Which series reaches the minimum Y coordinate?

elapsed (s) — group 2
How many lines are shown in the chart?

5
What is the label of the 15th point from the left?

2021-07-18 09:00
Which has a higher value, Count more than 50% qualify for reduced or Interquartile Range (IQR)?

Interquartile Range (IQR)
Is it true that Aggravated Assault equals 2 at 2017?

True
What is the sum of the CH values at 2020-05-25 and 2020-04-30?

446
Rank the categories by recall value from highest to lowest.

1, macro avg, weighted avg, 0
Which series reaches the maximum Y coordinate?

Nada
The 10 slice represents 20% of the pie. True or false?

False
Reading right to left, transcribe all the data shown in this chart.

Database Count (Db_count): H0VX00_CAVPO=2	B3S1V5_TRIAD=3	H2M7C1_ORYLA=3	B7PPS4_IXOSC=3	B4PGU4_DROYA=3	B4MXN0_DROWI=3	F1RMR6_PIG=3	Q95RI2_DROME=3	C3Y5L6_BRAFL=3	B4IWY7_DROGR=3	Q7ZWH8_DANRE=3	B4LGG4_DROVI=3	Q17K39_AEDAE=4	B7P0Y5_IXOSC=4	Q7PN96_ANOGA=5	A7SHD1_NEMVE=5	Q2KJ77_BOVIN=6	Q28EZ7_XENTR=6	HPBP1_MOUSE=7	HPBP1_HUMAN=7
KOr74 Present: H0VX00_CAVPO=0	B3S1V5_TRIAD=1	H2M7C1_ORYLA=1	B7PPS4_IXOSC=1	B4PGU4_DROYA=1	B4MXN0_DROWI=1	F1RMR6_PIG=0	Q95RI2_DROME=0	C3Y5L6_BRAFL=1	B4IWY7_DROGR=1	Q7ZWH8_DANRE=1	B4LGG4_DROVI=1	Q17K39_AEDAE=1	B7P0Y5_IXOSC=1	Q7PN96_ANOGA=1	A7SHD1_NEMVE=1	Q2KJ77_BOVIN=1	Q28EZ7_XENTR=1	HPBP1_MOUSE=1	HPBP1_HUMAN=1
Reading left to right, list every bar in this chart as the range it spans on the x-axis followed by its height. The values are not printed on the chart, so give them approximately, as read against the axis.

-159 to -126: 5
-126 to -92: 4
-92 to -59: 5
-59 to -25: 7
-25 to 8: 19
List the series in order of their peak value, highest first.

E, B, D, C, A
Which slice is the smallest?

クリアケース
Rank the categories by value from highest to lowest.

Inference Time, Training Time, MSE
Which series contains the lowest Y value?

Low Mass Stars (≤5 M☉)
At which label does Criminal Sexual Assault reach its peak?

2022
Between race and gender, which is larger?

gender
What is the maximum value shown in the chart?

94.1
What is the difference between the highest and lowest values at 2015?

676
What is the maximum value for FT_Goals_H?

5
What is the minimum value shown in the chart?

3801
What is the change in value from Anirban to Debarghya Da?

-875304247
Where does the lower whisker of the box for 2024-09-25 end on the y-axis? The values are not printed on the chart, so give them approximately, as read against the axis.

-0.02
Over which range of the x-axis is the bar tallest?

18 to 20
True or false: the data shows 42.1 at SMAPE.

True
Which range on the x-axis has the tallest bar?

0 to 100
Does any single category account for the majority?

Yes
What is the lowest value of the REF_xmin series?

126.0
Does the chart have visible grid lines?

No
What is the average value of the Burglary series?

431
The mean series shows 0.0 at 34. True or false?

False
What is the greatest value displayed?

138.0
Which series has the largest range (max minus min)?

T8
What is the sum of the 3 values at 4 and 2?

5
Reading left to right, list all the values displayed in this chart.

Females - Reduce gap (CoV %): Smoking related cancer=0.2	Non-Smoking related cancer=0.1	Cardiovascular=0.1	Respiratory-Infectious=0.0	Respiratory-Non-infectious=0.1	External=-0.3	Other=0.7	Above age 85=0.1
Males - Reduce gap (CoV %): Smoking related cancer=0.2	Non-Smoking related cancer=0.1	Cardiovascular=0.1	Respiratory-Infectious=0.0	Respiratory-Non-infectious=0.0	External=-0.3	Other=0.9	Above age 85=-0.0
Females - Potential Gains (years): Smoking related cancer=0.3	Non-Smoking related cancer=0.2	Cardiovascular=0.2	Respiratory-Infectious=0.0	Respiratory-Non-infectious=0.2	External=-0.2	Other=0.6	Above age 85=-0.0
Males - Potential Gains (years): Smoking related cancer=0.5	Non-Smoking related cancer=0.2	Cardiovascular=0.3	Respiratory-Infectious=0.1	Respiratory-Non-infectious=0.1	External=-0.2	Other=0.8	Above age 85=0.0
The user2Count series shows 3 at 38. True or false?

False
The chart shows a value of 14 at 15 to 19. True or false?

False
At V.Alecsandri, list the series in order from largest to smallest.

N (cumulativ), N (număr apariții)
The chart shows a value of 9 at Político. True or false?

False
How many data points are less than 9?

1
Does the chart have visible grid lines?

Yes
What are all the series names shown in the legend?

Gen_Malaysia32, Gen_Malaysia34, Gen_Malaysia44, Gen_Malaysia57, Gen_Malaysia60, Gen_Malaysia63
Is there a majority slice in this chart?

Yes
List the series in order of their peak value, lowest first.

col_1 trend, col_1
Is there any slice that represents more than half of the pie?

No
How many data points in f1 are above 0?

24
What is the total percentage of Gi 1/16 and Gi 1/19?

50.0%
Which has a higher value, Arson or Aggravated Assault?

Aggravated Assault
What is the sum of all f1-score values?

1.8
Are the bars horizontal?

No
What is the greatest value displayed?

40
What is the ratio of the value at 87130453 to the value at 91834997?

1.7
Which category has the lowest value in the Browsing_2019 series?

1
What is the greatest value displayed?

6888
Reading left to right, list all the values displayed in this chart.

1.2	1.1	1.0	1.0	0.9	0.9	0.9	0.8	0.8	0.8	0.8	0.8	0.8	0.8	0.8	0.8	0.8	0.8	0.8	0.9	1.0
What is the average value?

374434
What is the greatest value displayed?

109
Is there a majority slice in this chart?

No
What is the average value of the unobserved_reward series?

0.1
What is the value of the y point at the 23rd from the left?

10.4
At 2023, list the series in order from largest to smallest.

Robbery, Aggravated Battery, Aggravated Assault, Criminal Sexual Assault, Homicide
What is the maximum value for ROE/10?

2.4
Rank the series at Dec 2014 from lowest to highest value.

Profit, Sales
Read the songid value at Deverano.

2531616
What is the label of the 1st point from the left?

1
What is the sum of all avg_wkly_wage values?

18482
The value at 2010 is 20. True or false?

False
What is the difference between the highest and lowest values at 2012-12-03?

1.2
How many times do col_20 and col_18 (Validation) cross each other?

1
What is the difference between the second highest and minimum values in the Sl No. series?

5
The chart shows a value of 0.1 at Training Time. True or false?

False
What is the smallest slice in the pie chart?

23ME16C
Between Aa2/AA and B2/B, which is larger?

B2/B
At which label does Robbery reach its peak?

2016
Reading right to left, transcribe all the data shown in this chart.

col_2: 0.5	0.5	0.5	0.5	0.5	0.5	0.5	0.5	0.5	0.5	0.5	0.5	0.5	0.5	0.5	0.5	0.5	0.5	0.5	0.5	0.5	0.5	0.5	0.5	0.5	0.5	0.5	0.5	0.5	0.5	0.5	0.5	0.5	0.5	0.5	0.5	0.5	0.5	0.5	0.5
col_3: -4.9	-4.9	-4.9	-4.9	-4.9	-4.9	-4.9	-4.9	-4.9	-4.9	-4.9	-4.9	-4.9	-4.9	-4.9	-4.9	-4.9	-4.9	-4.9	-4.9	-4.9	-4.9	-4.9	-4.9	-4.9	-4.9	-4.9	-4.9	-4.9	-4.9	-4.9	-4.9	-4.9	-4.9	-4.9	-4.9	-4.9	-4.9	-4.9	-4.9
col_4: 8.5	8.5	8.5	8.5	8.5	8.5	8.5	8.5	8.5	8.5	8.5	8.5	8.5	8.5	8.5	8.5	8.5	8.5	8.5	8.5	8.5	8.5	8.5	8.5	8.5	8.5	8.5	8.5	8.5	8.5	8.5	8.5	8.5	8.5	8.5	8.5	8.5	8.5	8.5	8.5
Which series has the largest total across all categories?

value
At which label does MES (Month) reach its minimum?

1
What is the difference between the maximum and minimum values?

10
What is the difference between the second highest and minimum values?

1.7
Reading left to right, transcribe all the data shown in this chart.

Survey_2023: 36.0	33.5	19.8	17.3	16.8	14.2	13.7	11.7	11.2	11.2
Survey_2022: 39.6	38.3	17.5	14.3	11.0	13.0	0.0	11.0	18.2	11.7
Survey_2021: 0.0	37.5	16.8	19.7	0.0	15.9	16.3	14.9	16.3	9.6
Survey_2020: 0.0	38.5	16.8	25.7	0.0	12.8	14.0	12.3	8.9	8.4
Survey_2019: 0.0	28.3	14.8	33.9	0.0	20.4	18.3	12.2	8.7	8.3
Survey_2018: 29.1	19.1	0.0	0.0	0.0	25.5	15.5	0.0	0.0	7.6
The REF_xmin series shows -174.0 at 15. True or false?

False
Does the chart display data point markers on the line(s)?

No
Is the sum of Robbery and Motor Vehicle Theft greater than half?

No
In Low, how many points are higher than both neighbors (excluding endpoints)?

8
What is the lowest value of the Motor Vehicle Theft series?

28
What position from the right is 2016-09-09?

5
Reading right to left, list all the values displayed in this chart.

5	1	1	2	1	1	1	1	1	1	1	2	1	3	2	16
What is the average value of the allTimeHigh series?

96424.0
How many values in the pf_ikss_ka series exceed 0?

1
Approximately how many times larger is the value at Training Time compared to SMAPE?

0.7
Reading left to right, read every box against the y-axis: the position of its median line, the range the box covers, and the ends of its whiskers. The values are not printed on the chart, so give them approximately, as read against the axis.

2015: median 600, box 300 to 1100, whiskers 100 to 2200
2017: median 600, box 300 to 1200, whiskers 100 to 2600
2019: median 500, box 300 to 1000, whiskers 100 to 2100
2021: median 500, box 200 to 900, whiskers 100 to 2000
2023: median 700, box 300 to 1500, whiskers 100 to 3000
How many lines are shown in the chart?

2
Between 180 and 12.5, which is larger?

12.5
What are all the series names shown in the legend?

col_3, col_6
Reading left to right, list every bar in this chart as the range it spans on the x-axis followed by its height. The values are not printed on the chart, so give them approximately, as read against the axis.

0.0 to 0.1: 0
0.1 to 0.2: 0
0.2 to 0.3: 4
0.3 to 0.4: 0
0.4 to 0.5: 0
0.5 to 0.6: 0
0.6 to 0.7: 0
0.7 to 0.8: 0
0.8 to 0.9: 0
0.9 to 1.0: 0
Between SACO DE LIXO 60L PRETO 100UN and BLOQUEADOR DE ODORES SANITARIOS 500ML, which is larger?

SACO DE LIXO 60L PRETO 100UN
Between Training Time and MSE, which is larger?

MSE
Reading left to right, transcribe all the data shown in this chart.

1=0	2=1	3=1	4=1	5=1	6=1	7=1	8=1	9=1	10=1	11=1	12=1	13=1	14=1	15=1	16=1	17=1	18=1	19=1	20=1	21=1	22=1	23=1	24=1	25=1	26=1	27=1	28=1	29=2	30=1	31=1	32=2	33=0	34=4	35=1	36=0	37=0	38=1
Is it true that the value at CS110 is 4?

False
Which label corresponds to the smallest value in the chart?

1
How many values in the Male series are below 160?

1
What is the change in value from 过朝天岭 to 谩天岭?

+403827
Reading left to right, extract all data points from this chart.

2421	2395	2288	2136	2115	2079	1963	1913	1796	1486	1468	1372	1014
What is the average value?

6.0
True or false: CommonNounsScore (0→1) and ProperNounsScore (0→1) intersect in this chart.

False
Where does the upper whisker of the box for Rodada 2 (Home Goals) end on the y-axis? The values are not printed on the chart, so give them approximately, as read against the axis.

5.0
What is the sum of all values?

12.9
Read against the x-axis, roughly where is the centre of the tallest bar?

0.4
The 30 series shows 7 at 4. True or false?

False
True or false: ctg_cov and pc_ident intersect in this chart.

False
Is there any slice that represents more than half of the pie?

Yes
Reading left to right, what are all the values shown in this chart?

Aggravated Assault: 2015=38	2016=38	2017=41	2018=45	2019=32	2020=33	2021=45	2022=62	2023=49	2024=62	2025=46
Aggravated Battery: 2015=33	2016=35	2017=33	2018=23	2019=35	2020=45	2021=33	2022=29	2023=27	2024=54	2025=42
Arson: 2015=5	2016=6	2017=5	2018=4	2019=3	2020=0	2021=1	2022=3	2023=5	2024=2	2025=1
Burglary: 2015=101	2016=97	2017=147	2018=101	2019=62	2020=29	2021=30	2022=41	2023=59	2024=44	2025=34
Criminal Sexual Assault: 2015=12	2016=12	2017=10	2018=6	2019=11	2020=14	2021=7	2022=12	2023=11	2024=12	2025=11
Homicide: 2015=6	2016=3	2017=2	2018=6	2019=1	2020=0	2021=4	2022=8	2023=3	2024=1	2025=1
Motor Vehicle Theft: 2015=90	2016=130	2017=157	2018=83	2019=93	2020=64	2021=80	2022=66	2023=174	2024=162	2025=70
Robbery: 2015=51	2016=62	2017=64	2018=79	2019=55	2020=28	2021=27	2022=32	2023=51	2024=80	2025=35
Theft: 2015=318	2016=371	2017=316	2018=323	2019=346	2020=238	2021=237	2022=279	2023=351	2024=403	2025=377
-----
■ WHAT YOU NEED TO DO ■
Can you write out the lines from the one containing "Robbery, Aggravated Battery, Aggravated" through the one containing "What is the label of the 1st", inclusive, switching "maximum" to "highest" and leaving everything else the same?

■ SOLVED EXERCISE ■
Robbery, Aggravated Battery, Aggravated Assault, Criminal Sexual Assault, Homicide
What is the highest value for ROE/10?

2.4
Rank the series at Dec 2014 from lowest to highest value.

Profit, Sales
Read the songid value at Deverano.

2531616
What is the label of the 1st point from the left?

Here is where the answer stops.